### REQUEST
Reproduce the records below with every occurrence of "constexpr" switched to "compile-time" and all other text unchanged, omitting the pictures.

^^^^^^^^

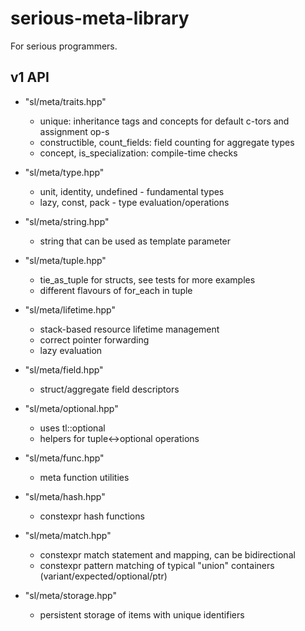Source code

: # serious-meta-library
For serious programmers.

## v1 API

- "sl/meta/traits.hpp"
    - unique: inheritance tags and concepts for default c-tors and assignment op-s
    - constructible, count_fields: field counting for aggregate types
    - concept, is_specialization: compile-time checks
- "sl/meta/type.hpp"
    - unit, identity, undefined - fundamental types
    - lazy, const, pack - type evaluation/operations

- "sl/meta/string.hpp" 
    - string that can be used as template parameter
- "sl/meta/tuple.hpp"
    - tie_as_tuple for structs, see tests for more examples
    - different flavours of for_each in tuple
- "sl/meta/lifetime.hpp"
    - stack-based resource lifetime management
    - correct pointer forwarding
    - lazy evaluation
- "sl/meta/field.hpp"
    - struct/aggregate field descriptors
- "sl/meta/optional.hpp"
    - uses tl::optional
    - helpers for tuple<->optional operations
- "sl/meta/func.hpp"
    - meta function utilities
- "sl/meta/hash.hpp"
    - constexpr hash functions
- "sl/meta/match.hpp"
    - constexpr match statement and mapping, can be bidirectional
    - constexpr pattern matching of typical "union" containers (variant/expected/optional/ptr)
- "sl/meta/storage.hpp"
    - persistent storage of items with unique identifiers
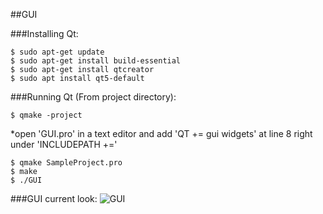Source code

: ##GUI



###Installing Qt:  

    $ sudo apt-get update  
    $ sudo apt-get install build-essential  
    $ sudo apt-get install qtcreator  
    $ sudo apt install qt5-default  



###Running Qt (From project directory):

    $ qmake -project  
*open 'GUI.pro' in a text editor and add 'QT += gui widgets' at line 8 right under 'INCLUDEPATH +='  

    $ qmake SampleProject.pro
    $ make
    $ ./GUI
  


###GUI current look:
![GUI](https://i.imgur.com/acMqOJO.png)
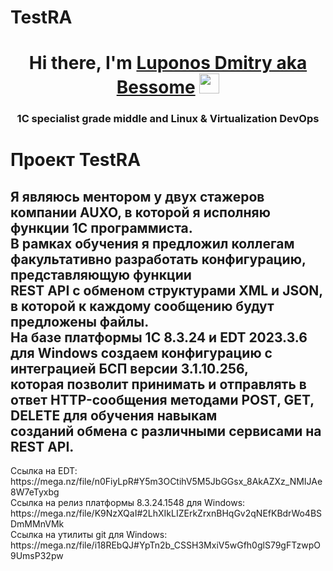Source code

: # TestRA
<HEAD>
<h1 align="center">Hi there, I'm <a href="https://dev1c.tech/" target="_blank">Luponos Dmitry aka Bessome</a> 
<img src="https://github.com/Luponos-Dmitry/TestRA/tree/main/raw/Hi.gif" height="32"/></h1>
<h3 align="center">1C specialist grade middle and Linux & Virtualization DevOps</h3>
</HEAD>
<BODY>
<h1>Проект TestRA</h1>

<h2> Я являюсь ментором у двух стажеров компании AUXO, в которой я исполняю функции 1С программиста.<br> 
В рамках обучения я предложил коллегам факультативно разработать конфигурацию, представляющую функции <br> 
REST API с обменом структурами XML и JSON, в которой к каждому сообщению будут предложены файлы. <br> 
На базе платформы 1С 8.3.24 и EDT 2023.3.6 для Windows создаем конфигурацию с интеграцией БСП версии 3.1.10.256,<br> 
которая позволит принимать и отправлять в ответ HTTP-сообщения методами POST, GET, DELETE для обучения навыкам <br> 
созданий обмена с различными сервисами на REST API. </h2>
</BODY>
<FOOTER>
Ссылка на EDT: https://mega.nz/file/n0FiyLpR#Y5m3OCtihV5M5JbGGsx_8AkAZXz_NMIJAe8W7eTyxbg<br>
Ссылка на релиз платформы 8.3.24.1548 для Windows: https://mega.nz/file/K9NzXQaI#2LhXIkLIZErkZrxnBHqGv2qNEfKBdrWo4BSDmMMnVMk<br>
Ссылка на утилиты git для Windows: https://mega.nz/file/i18REbQJ#YpTn2b_CSSH3MxiV5wGfh0glS79gFTzwpO9UmsP32pw<br>
</FOOTER>
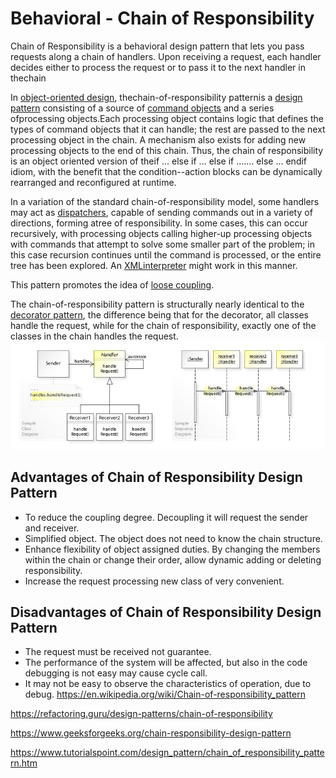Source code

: # Behavioral - Chain of Responsibility

Chain of Responsibility is a behavioral design pattern that lets you pass requests along a chain of handlers. Upon receiving a request, each handler decides either to process the request or to pass it to the next handler in thechain

In [object-oriented design](https://en.wikipedia.org/wiki/Object-oriented_design), thechain-of-responsibility patternis a [design pattern](https://en.wikipedia.org/wiki/Design_pattern_(computer_science)) consisting of a source of [command objects](https://en.wikipedia.org/wiki/Command_pattern) and a series ofprocessing objects.Each processing object contains logic that defines the types of command objects that it can handle; the rest are passed to the next processing object in the chain. A mechanism also exists for adding new processing objects to the end of this chain. Thus, the chain of responsibility is an object oriented version of theif ... else if ... else if ....... else ... endif idiom, with the benefit that the condition--action blocks can be dynamically rearranged and reconfigured at runtime.

In a variation of the standard chain-of-responsibility model, some handlers may act as [dispatchers](https://en.wikipedia.org/wiki/Dynamic_dispatch), capable of sending commands out in a variety of directions, forming atree of responsibility. In some cases, this can occur recursively, with processing objects calling higher-up processing objects with commands that attempt to solve some smaller part of the problem; in this case recursion continues until the command is processed, or the entire tree has been explored. An [XML](https://en.wikipedia.org/wiki/XML)[interpreter](https://en.wikipedia.org/wiki/Interpreter_(computing)) might work in this manner.

This pattern promotes the idea of [loose coupling](https://en.wikipedia.org/wiki/Loose_coupling).

The chain-of-responsibility pattern is structurally nearly identical to the [decorator pattern](https://en.wikipedia.org/wiki/Decorator_pattern), the difference being that for the decorator, all classes handle the request, while for the chain of responsibility, exactly one of the classes in the chain handles the request.
![image](../../media/Behavioral-Chain-of-Responsibility-image1.jpg)

## Advantages of Chain of Responsibility Design Pattern

- To reduce the coupling degree. Decoupling it will request the sender and receiver.
- Simplified object. The object does not need to know the chain structure.
- Enhance flexibility of object assigned duties. By changing the members within the chain or change their order, allow dynamic adding or deleting responsibility.
- Increase the request processing new class of very convenient.

## Disadvantages of Chain of Responsibility Design Pattern

- The request must be received not guarantee.
- The performance of the system will be affected, but also in the code debugging is not easy may cause cycle call.
- It may not be easy to observe the characteristics of operation, due to debug.
<https://en.wikipedia.org/wiki/Chain-of-responsibility_pattern>

<https://refactoring.guru/design-patterns/chain-of-responsibility>

<https://www.geeksforgeeks.org/chain-responsibility-design-pattern>

<https://www.tutorialspoint.com/design_pattern/chain_of_responsibility_pattern.htm>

^^^^^^^^

### RESULT FOR THIS TASK
Source code

: # serious-meta-library
For serious programmers.

## v1 API

- "sl/meta/traits.hpp"
    - unique: inheritance tags and concepts for default c-tors and assignment op-s
    - constructible, count_fields: field counting for aggregate types
    - concept, is_specialization: compile-time checks
- "sl/meta/type.hpp"
    - unit, identity, undefined - fundamental types
    - lazy, const, pack - type evaluation/operations

- "sl/meta/string.hpp" 
    - string that can be used as template parameter
- "sl/meta/tuple.hpp"
    - tie_as_tuple for structs, see tests for more examples
    - different flavours of for_each in tuple
- "sl/meta/lifetime.hpp"
    - stack-based resource lifetime management
    - correct pointer forwarding
    - lazy evaluation
- "sl/meta/field.hpp"
    - struct/aggregate field descriptors
- "sl/meta/optional.hpp"
    - uses tl::optional
    - helpers for tuple<->optional operations
- "sl/meta/func.hpp"
    - meta function utilities
- "sl/meta/hash.hpp"
    - compile-time hash functions
- "sl/meta/match.hpp"
    - compile-time match statement and mapping, can be bidirectional
    - compile-time pattern matching of typical "union" containers (variant/expected/optional/ptr)
- "sl/meta/storage.hpp"
    - persistent storage of items with unique identifiers
Source code

: ##GUI



###Installing Qt:  

    $ sudo apt-get update  
    $ sudo apt-get install build-essential  
    $ sudo apt-get install qtcreator  
    $ sudo apt install qt5-default  



###Running Qt (From project directory):

    $ qmake -project  
*open 'GUI.pro' in a text editor and add 'QT += gui widgets' at line 8 right under 'INCLUDEPATH +='  

    $ qmake SampleProject.pro
    $ make
    $ ./GUI
  


###GUI current look:
![GUI](https://i.imgur.com/acMqOJO.png)
Source code

: # TestRA
<HEAD>
<h1 align="center">Hi there, I'm <a href="https://dev1c.tech/" target="_blank">Luponos Dmitry aka Bessome</a> 
<img src="https://github.com/Luponos-Dmitry/TestRA/tree/main/raw/Hi.gif" height="32"/></h1>
<h3 align="center">1C specialist grade middle and Linux & Virtualization DevOps</h3>
</HEAD>
<BODY>
<h1>Проект TestRA</h1>

<h2> Я являюсь ментором у двух стажеров компании AUXO, в которой я исполняю функции 1С программиста.<br> 
В рамках обучения я предложил коллегам факультативно разработать конфигурацию, представляющую функции <br> 
REST API с обменом структурами XML и JSON, в которой к каждому сообщению будут предложены файлы. <br> 
На базе платформы 1С 8.3.24 и EDT 2023.3.6 для Windows создаем конфигурацию с интеграцией БСП версии 3.1.10.256,<br> 
которая позволит принимать и отправлять в ответ HTTP-сообщения методами POST, GET, DELETE для обучения навыкам <br> 
созданий обмена с различными сервисами на REST API. </h2>
</BODY>
<FOOTER>
Ссылка на EDT: https://mega.nz/file/n0FiyLpR#Y5m3OCtihV5M5JbGGsx_8AkAZXz_NMIJAe8W7eTyxbg<br>
Ссылка на релиз платформы 8.3.24.1548 для Windows: https://mega.nz/file/K9NzXQaI#2LhXIkLIZErkZrxnBHqGv2qNEfKBdrWo4BSDmMMnVMk<br>
Ссылка на утилиты git для Windows: https://mega.nz/file/i18REbQJ#YpTn2b_CSSH3MxiV5wGfh0glS79gFTzwpO9UmsP32pw<br>
</FOOTER>
Source code

: # Behavioral - Chain of Responsibility

Chain of Responsibility is a behavioral design pattern that lets you pass requests along a chain of handlers. Upon receiving a request, each handler decides either to process the request or to pass it to the next handler in thechain

In [object-oriented design](https://en.wikipedia.org/wiki/Object-oriented_design), thechain-of-responsibility patternis a [design pattern](https://en.wikipedia.org/wiki/Design_pattern_(computer_science)) consisting of a source of [command objects](https://en.wikipedia.org/wiki/Command_pattern) and a series ofprocessing objects.Each processing object contains logic that defines the types of command objects that it can handle; the rest are passed to the next processing object in the chain. A mechanism also exists for adding new processing objects to the end of this chain. Thus, the chain of responsibility is an object oriented version of theif ... else if ... else if ....... else ... endif idiom, with the benefit that the condition--action blocks can be dynamically rearranged and reconfigured at runtime.

In a variation of the standard chain-of-responsibility model, some handlers may act as [dispatchers](https://en.wikipedia.org/wiki/Dynamic_dispatch), capable of sending commands out in a variety of directions, forming atree of responsibility. In some cases, this can occur recursively, with processing objects calling higher-up processing objects with commands that attempt to solve some smaller part of the problem; in this case recursion continues until the command is processed, or the entire tree has been explored. An [XML](https://en.wikipedia.org/wiki/XML)[interpreter](https://en.wikipedia.org/wiki/Interpreter_(computing)) might work in this manner.

This pattern promotes the idea of [loose coupling](https://en.wikipedia.org/wiki/Loose_coupling).

The chain-of-responsibility pattern is structurally nearly identical to the [decorator pattern](https://en.wikipedia.org/wiki/Decorator_pattern), the difference being that for the decorator, all classes handle the request, while for the chain of responsibility, exactly one of the classes in the chain handles the request.
![image](../../media/Behavioral-Chain-of-Responsibility-image1.jpg)

## Advantages of Chain of Responsibility Design Pattern

- To reduce the coupling degree. Decoupling it will request the sender and receiver.
- Simplified object. The object does not need to know the chain structure.
- Enhance flexibility of object assigned duties. By changing the members within the chain or change their order, allow dynamic adding or deleting responsibility.
- Increase the request processing new class of very convenient.

## Disadvantages of Chain of Responsibility Design Pattern

- The request must be received not guarantee.
- The performance of the system will be affected, but also in the code debugging is not easy may cause cycle call.
- It may not be easy to observe the characteristics of operation, due to debug.
<https://en.wikipedia.org/wiki/Chain-of-responsibility_pattern>

<https://refactoring.guru/design-patterns/chain-of-responsibility>

<https://www.geeksforgeeks.org/chain-responsibility-design-pattern>

<https://www.tutorialspoint.com/design_pattern/chain_of_responsibility_pattern.htm>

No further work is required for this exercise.